TASK DETAILS. Count the lines below that contain "knee". Give only the number.

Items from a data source
════════

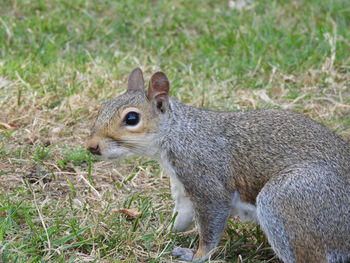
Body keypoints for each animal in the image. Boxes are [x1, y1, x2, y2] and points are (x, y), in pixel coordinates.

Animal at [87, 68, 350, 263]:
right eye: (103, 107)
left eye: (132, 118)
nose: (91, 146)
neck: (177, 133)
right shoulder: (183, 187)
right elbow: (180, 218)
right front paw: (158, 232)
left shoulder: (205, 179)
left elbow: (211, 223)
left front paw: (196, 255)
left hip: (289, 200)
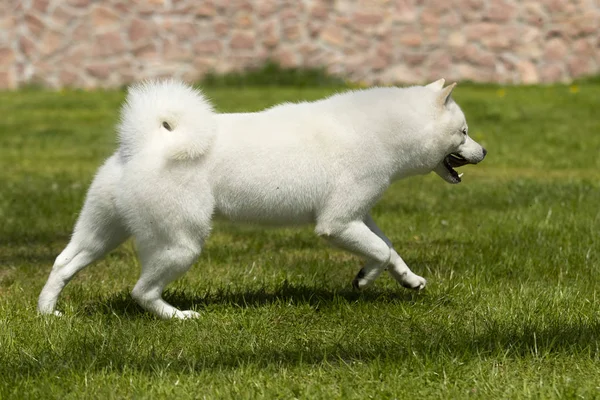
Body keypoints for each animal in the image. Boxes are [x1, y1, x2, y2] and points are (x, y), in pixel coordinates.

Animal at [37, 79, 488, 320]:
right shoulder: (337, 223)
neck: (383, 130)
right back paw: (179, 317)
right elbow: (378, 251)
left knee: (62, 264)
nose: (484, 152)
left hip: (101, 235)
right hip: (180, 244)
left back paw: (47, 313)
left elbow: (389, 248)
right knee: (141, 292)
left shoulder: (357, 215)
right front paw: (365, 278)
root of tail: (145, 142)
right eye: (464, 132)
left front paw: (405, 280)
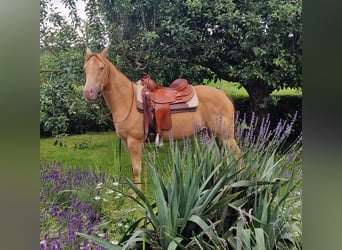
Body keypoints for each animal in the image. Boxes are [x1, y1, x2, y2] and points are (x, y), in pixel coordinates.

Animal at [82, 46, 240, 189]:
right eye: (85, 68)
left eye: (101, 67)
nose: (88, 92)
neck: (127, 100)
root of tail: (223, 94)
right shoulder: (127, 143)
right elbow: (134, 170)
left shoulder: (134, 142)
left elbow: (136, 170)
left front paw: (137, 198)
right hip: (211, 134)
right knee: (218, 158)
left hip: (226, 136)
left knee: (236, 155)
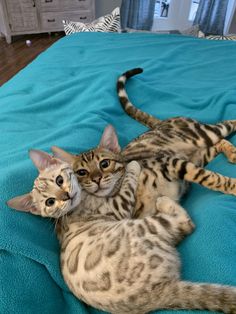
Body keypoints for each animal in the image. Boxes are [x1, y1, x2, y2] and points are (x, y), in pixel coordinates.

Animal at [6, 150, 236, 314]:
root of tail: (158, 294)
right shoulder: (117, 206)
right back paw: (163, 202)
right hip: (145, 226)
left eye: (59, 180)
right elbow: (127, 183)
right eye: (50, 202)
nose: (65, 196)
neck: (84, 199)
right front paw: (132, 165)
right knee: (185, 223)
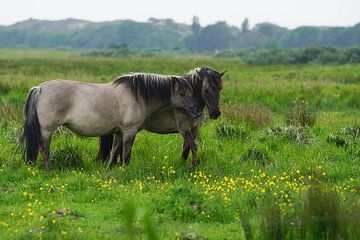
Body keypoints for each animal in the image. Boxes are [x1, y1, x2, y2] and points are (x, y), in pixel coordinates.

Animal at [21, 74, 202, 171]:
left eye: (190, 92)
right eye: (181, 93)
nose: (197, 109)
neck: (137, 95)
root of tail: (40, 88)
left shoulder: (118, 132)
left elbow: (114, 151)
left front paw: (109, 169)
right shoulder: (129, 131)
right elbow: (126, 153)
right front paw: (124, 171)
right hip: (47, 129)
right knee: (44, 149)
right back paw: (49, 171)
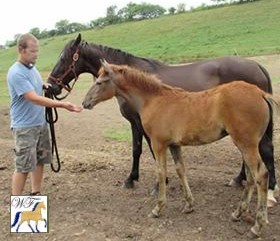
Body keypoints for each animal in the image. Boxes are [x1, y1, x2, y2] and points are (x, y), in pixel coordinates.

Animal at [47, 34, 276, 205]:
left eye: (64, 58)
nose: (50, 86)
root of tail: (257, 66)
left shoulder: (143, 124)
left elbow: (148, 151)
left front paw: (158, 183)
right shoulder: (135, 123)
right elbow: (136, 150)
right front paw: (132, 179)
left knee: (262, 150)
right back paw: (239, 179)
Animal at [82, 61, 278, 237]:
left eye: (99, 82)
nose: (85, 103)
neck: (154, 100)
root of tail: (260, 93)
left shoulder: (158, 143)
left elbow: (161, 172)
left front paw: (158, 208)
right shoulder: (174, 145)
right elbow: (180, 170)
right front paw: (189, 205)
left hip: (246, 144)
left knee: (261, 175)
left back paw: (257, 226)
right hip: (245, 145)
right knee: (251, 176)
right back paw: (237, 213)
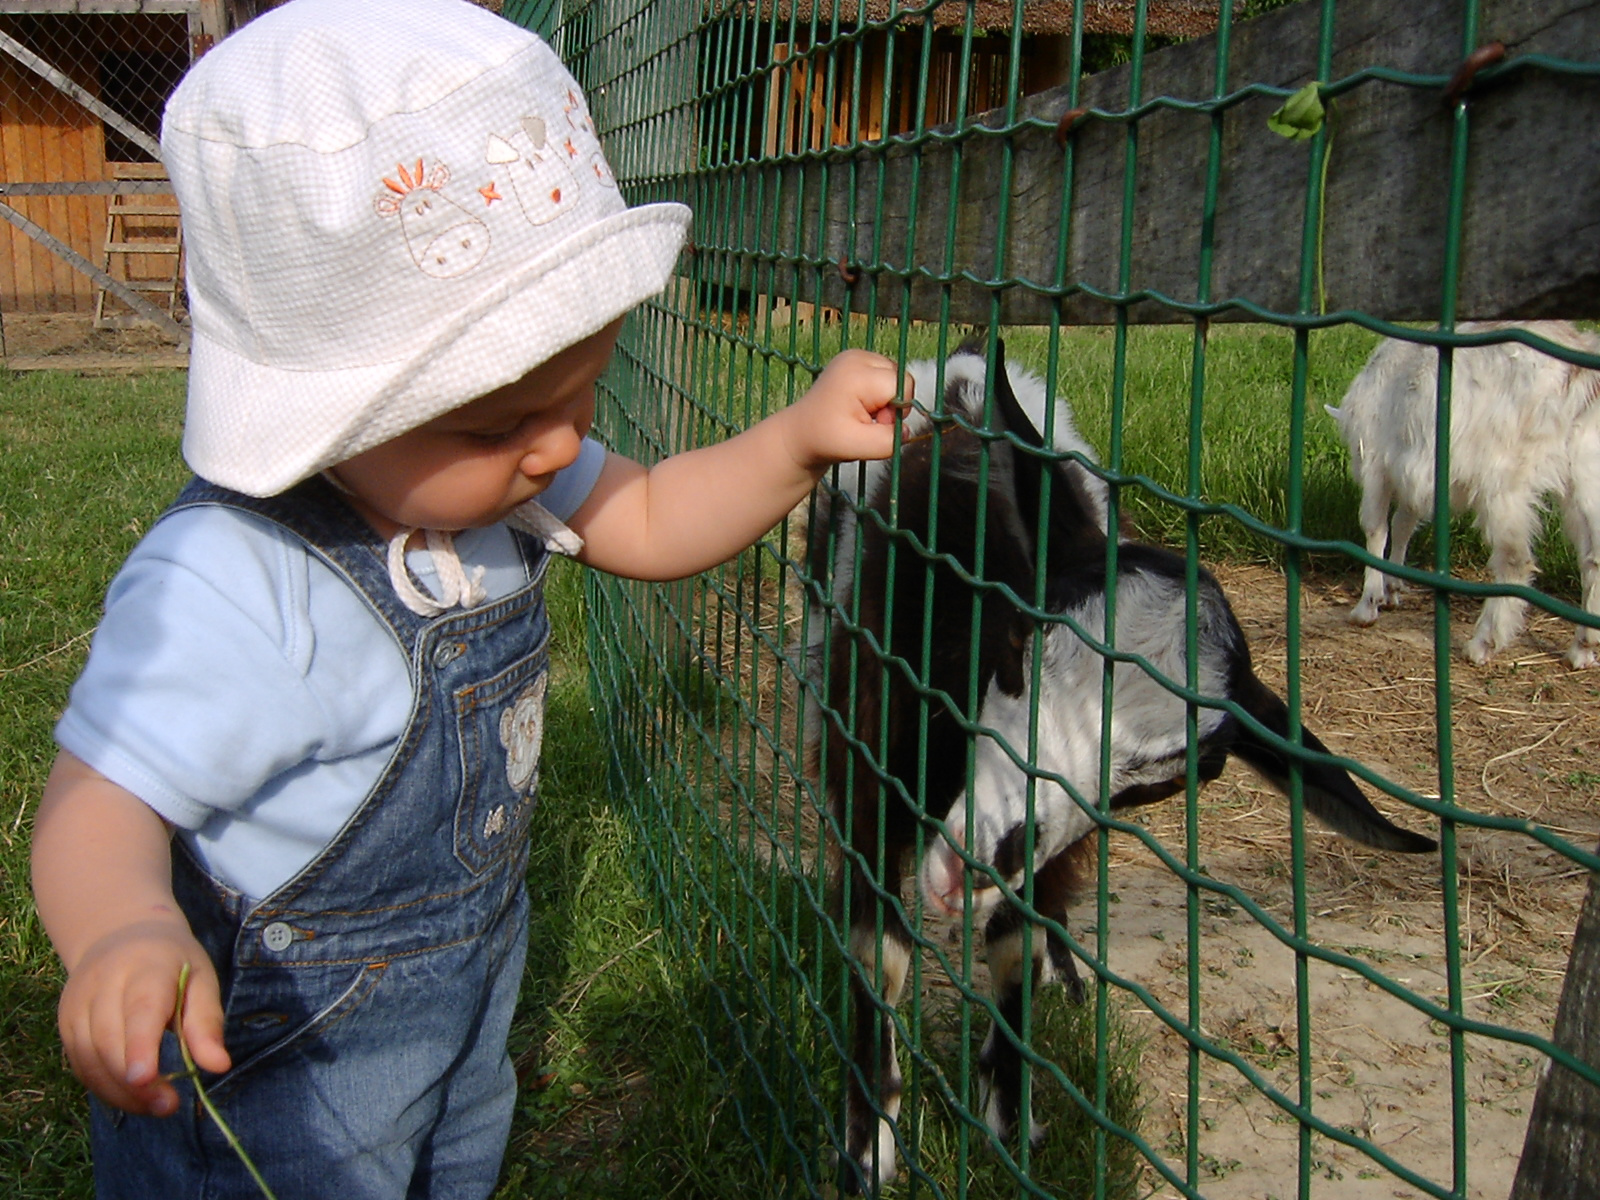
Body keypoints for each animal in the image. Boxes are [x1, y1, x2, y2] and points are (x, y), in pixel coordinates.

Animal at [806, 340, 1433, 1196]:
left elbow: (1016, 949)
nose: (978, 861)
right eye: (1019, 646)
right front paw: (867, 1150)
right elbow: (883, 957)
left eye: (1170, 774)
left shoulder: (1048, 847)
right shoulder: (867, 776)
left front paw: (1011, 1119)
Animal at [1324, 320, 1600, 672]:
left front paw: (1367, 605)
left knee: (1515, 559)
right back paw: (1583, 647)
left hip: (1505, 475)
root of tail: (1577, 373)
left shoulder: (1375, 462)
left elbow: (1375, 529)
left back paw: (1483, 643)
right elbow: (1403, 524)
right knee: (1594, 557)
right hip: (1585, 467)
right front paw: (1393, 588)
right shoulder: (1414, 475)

════════

ANSWER TO THE EXERCISE. 11